After several trips to different parts of the river, it became clear that what I personally was responding to and how I felt whilst being in China was permeating my pictures; a formalness and unease, a country that feels both at the beginning of a new era and at odds with itself. China is a nation that appears to be severing its roots by destroying its past in the wake of the sheer force of its moving forward at such an astounding and unnatural pace. I felt like a complete outsider and explained this pictorially by “stepping back” and showing humans as small in their surroundings. Common man has little say in China’s progression and this smallness of the individual is alluded to in the work. I feel that there are strong parallels in China with the 20th century immigrants who poured off the boats onto American soil, a new beginning without roots. I chose to work in China because I wanted to try to discover how a country with such a turbulent recent history can conduct itself and play such a major role on a global scale. Although it was never my intention to make documentary pictures, the sociological context of this project is very important and ever-present.

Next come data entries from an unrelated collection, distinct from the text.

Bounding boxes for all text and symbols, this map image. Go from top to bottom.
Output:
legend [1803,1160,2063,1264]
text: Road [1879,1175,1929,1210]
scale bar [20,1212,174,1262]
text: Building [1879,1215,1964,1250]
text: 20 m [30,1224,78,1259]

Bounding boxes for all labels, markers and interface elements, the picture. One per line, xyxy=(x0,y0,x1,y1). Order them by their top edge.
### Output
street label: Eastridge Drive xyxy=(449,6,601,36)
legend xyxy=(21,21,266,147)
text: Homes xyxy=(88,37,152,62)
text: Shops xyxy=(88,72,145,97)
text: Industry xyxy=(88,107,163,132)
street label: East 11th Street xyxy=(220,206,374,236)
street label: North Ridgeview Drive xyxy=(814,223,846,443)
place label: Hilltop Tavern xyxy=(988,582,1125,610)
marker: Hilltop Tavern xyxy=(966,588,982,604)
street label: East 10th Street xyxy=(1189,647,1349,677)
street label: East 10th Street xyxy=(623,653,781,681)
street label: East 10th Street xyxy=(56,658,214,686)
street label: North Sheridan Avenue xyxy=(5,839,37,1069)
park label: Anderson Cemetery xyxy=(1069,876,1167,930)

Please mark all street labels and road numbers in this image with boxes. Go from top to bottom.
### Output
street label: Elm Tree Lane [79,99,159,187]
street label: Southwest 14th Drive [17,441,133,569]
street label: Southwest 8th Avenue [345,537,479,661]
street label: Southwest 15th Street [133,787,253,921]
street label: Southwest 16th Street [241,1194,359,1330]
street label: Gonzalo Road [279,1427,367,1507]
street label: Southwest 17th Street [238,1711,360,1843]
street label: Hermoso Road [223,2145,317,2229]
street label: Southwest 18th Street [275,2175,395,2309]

A Chinese friend who I met whilst working on the project reiterated what many Chinese people feel: “Why do we have to destroy to develop?” By contrast, in Britain, many people can revisit where they were raised. This reminds them of their families, upbringing and personal history. In China, that is virtually impossible since the scale of development has left most places unrecognizable: “Nothing is the same. We can’t revisit where we came from because it no longer exists.” The landscape is changing daily. These are photographs that can never be taken again.